How to change PARTITION KEY column in Cassandra?

Кирилл Давиденко picture Кирилл Давиденко · Aug 18, 2015 · Viewed 8.7k times · Source

Suppose we have such table:

create table users (
    id text,
    roles set<text>,
    PRIMARY KEY ((id))
);

I want all the values of this table to be stored on the same Cassandra node (OK, not really the same, same 3, but have all the data mirrored, but you got the point), so to achieve that i want to change this table to be like this:

create table users_v2 (
    partition int,
    id text,
    roles set<text>,
    PRIMARY KEY ((partition), id)
);

How can i do that without losing the data from the first table? It seems to be impossible to ALTER TABLE in order to add such column. i'm OK with that. What i try to do is to copy data from the first table and insert to the second table. When i do it as it is, the partition column іs missing, which is expected.

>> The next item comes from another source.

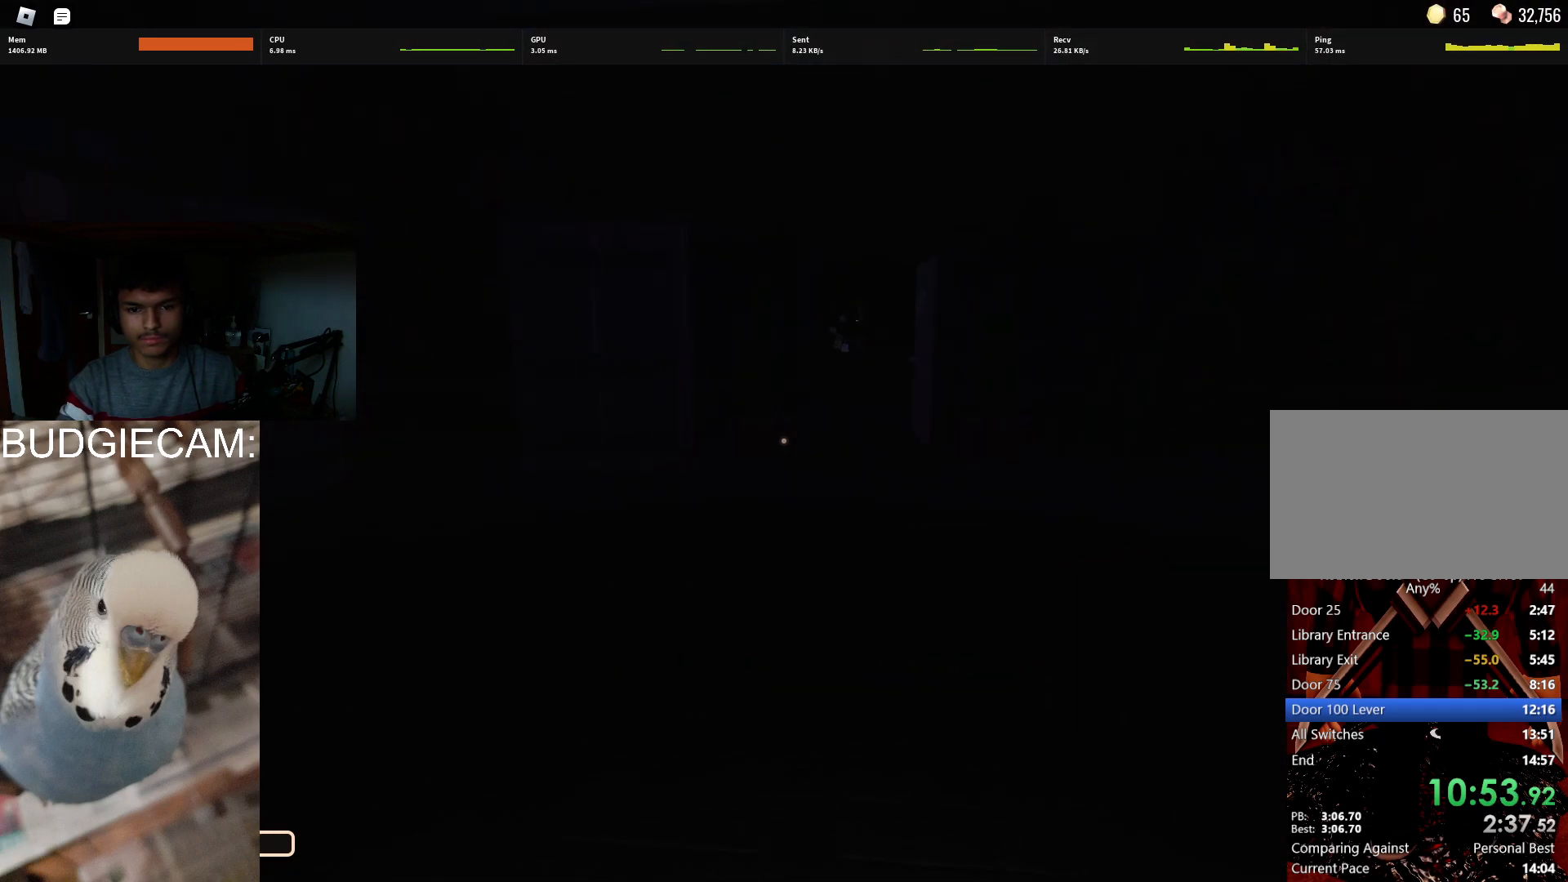
{"keys": [], "mouse": [], "events": [[350, "w", "down"], [450, "w", "up"]]}
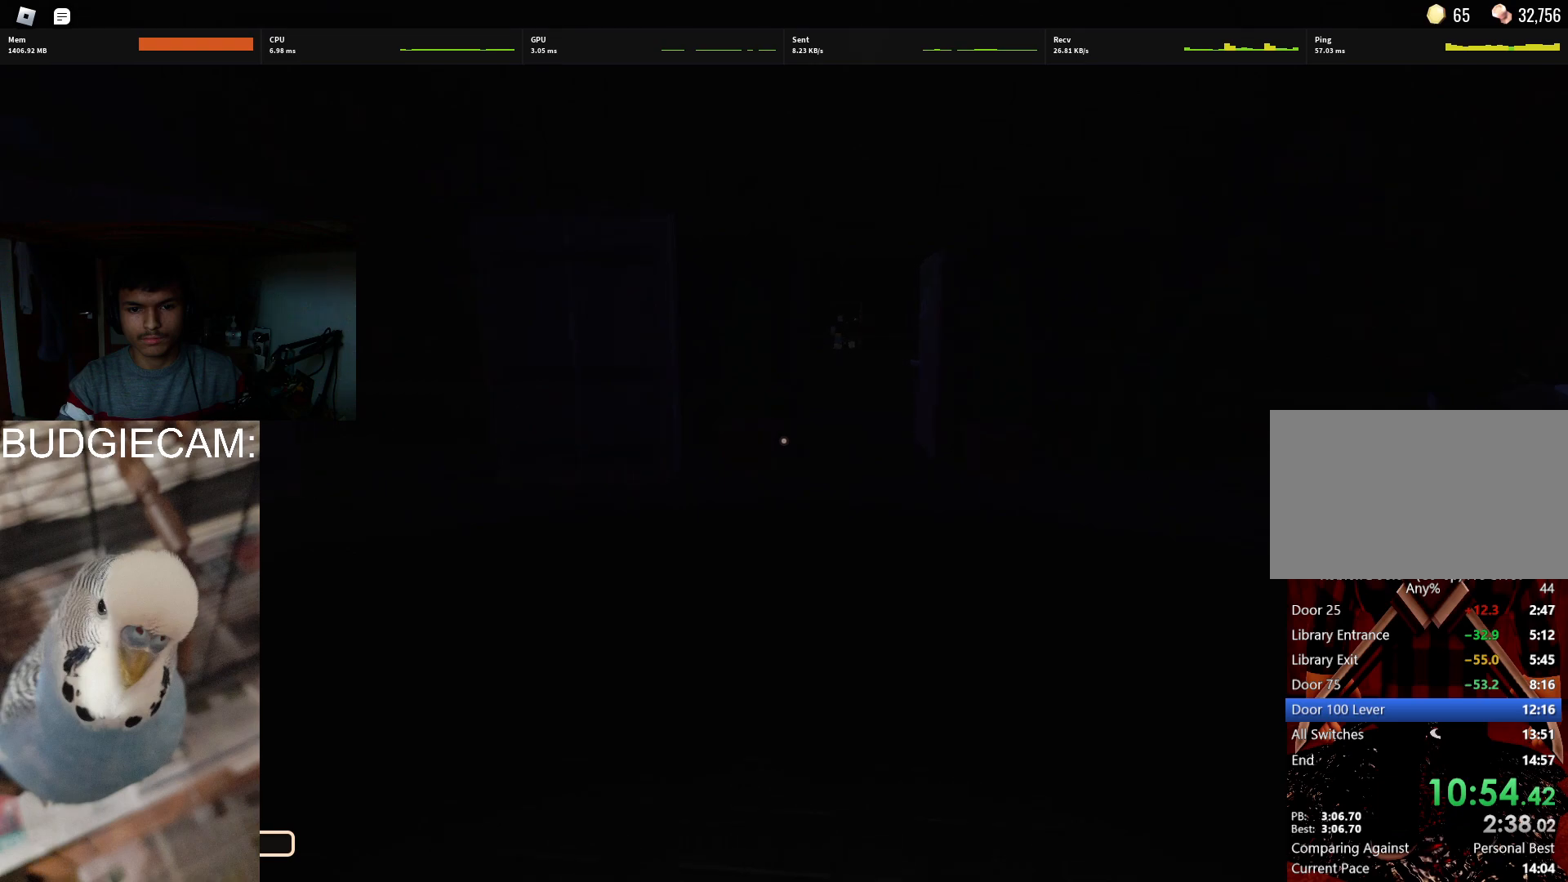
{"keys": [], "mouse": [], "events": []}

I can ALTER the first table and add a 'partition' column to the end, and then COPY in correct order, but i can't update all the rows in the first table to set the all some partition, and it seems to be no "default" value when column is added.

Answer

sam picture sam · Aug 18, 2015

You simply cannot alter the primary key of a Cassandra table. You need to create another table with your new schema and perform a data migration. I would suggest that you use Spark for that since it is really easy to do a migration between two tables with only a few lines of code.

This also answer to the alter primary key question.